Oral History Project – Interview and Transcript Assignment Sheet Requirements



Project Learning Objectives


Goals of the entirety of the project:

  • Study the life of at least one womxn

    [1]

    in your family (biological, adoptive, extended, or chosen).
  • Learn oral history and interviewing techniques and historical methods. This project is not a genealogy project.
  • Connect the experiences of this one womxn to broader historical forces and contexts.
  • Understand your own connection to history.
  • Write a creative paper, rooted in the historical evidence, which integrates the interviews and library research.



Getting Organized


Components of the Project

  • Part A: Learn about oral history research methods and techniques and interview one womxn in your family or chosen family or community. (Notes do not need to be turned in, but you should plan time for this interview in your schedule).
  • Part B: Interview transcriptions – should be at least three pages double-spaced. (You will turn in the transcription of your interview).



Student Guide Part A


Assignment Part A:

As a budding historian, your goal is to learn as much as possible about your subject: the details of their daily life, any dreams, hopes, struggles, stories, and contributions. Use the reading assignment this week, “The Female Life Cycle,” to give you an understanding of how womxn’s lives in the past were constructed.

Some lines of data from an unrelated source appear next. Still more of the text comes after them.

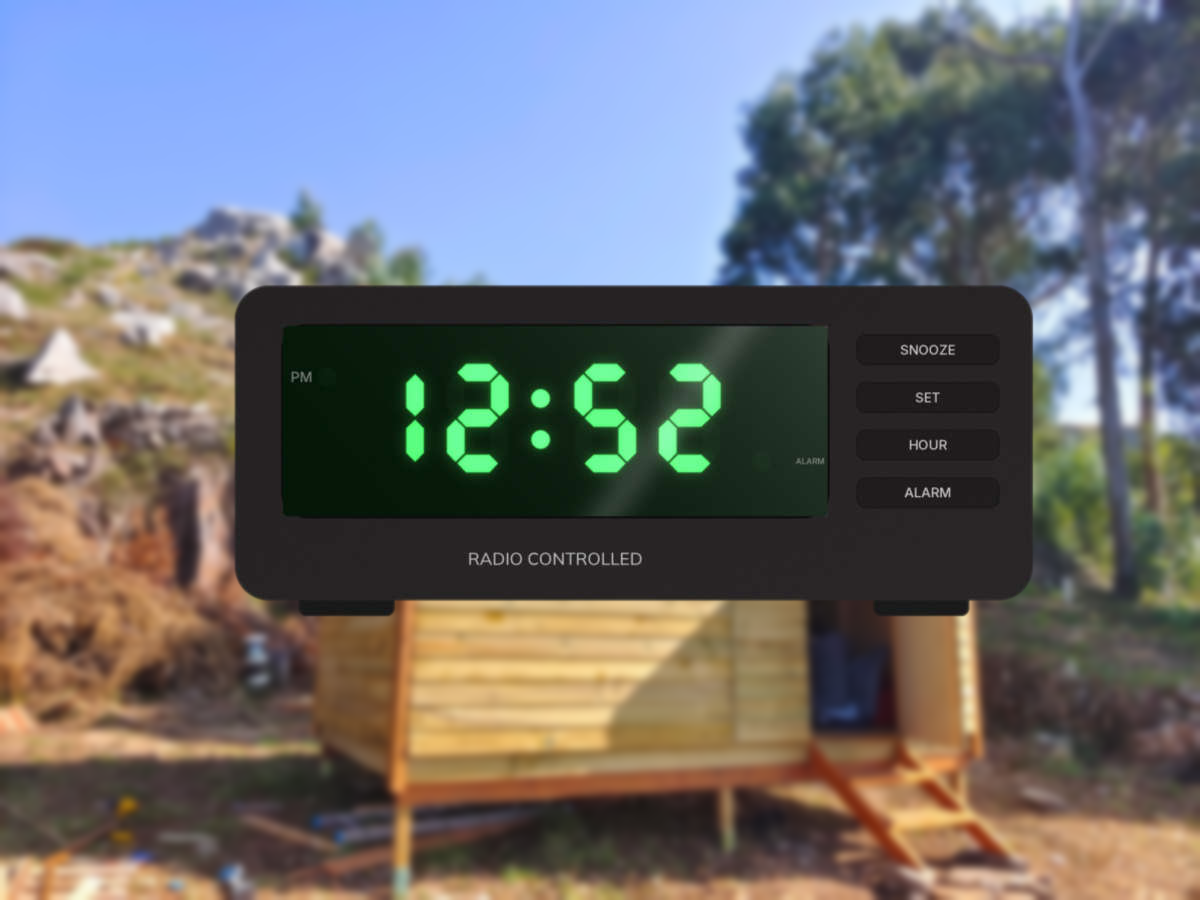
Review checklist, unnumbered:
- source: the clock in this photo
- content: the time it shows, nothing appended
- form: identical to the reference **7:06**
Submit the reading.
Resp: **12:52**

Some tips and techniques you should consider:

  • Record your interview. This will better help you to let the interview flow naturally without you needing to ask the subject to repeat themselves while you are jotting down notes.
  • Ask open-ended questions. If you ask questions that would simply elicit a yes or no response, you would not get the amount of material needed to write a lengthy paper.
  • Feel free to improvise during the interview and follow new lines of thought of your subject.
  • Try to remain neutral; do not impose your own views on your subject. Listen with empathy and non-judgmentally. Your position is to listen and learn. Be sensitive to how your subject describes the forces that have shaped her life.
  • If the relative you are interviewing does not want to answer the questions you are asking, I would suggest

    strongly

    choosing a different relative to interview. Again, you have to have enough material to write a lengthy paper, and short and incomplete answers will not give you this.

Some

requirements

of the interview:

  • Learn about each womxn?s ethnicity, nationality, race, country of origin, migration history, religion, class background, education, work history, language(s), etc. and approximate dates of birth and death.
  • Make sure to record the interviewee?s name, relationship to yourself, country of origin, race/ethnicity, age, etc. at the top of your interview notes.
  • Identify the issues, moments, emotions, and events that your subject finds most significant, and explore why this is the case. You want to learn about the stories and events that are most important to the womxn you are interviewing.


Interview Questions

Bring these questions with you to your interview and ask your subject the following questions (not necessarily in this order or with these exact words). You should also develop and ask additional questions that are of interest to you or questions that are relevant to the life of the womxn you are interviewing – develop

at least 3-5 unique questions

. These unique questions can also be improvised during the interview as the interview leads you.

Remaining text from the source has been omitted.